Forbes, with his deep insights on industry and economy as the co-chairman at Forbes Marshall and also the former president of the Confederation of Indian Industry (CII), says “the key question is what our long-term growth is going to be.” Going by the RBI estimates, he sees the year begin with an 8 per cent GDP growth in the first quarter followed by around 6 per cent in the remaining three quarters if one were to get to the 6.5 per cent GDP projected for the year as a whole by the RBI. This, he feels, is quite likely as the factor of base effect will be missing in the subsequent quarters.
If the growth momentum is to be maintained in the subsequent quarters then it is crucial that there is a full recovery in the employment generation in the urban areas. “We lost 10 million jobs here and if the earlier growth trend of 5 million jobs added each year is to return then we need to add over 20 million jobs, which in turn will trigger a growth in FMCG volumes,” he says. If the FMCG volumes are ahead of the GDP growth, he explains, “it will start reflecting in the manufacturing volumes as well. This is because there will be need to create more capacities.”

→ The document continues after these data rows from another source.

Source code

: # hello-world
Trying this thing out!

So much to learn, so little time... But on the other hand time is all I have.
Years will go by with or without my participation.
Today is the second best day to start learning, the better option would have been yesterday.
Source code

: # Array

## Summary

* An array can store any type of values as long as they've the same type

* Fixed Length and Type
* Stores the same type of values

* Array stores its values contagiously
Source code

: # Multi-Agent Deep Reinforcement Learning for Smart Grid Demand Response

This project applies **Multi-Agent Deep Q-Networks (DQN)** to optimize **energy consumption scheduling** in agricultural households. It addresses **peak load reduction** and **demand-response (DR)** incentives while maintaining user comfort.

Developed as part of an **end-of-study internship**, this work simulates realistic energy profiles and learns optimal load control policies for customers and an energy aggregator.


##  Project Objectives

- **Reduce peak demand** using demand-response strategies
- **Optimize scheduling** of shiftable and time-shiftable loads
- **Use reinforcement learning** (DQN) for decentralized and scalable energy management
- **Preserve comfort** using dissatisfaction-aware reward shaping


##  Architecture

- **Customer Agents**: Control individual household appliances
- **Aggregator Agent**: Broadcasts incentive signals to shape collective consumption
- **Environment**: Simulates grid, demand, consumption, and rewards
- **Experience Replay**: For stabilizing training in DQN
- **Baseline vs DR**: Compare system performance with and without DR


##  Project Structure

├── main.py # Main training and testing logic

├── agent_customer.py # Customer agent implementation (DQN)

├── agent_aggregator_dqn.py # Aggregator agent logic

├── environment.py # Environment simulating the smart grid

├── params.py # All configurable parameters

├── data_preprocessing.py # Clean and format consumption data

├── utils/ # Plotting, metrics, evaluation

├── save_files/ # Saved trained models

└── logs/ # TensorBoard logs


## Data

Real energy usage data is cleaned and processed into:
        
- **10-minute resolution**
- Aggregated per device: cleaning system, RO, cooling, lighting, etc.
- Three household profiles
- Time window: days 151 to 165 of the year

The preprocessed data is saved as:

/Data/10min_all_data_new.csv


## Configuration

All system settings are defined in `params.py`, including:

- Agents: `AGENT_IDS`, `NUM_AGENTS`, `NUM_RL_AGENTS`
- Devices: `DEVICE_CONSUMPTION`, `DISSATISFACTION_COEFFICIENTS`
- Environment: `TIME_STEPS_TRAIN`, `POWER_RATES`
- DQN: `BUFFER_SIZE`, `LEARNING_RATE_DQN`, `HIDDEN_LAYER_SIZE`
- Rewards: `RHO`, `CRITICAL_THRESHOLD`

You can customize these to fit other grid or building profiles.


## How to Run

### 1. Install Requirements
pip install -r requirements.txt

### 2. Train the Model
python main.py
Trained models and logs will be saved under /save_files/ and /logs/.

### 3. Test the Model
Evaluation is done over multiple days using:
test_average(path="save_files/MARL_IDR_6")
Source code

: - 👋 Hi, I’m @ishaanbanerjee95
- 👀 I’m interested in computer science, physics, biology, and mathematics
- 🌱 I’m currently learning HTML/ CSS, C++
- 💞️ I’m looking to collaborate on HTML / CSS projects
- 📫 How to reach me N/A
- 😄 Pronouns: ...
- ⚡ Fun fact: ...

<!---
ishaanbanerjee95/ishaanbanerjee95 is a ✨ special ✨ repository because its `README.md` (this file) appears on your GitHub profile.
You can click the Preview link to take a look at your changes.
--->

On manufacturing alone, which is an important driver for employment, he says the manufacturing growth overall is still at around 4 to 4.7 per cent and therefore not quite the engine taking the GDP ahead. “We are better than the average over the last 10 years but to be a growth engine for the GDP, manufacturing growth has to be higher than the GDP growth.”
Forbes however cautions that while data seems to not yet suggest a pick up in the investment rate, the capex cycle has turned and says, “I can say that from our own experience but it does not seem to be showing in the private sector investment data.”
A silver lining in the current growth numbers is the recovery in services (retail, travel and tourism) which, he says, “is employment generating and is something that we have missed in the last three to four years or since the pandemic which led to disruptions in jobs and in livelihoods.”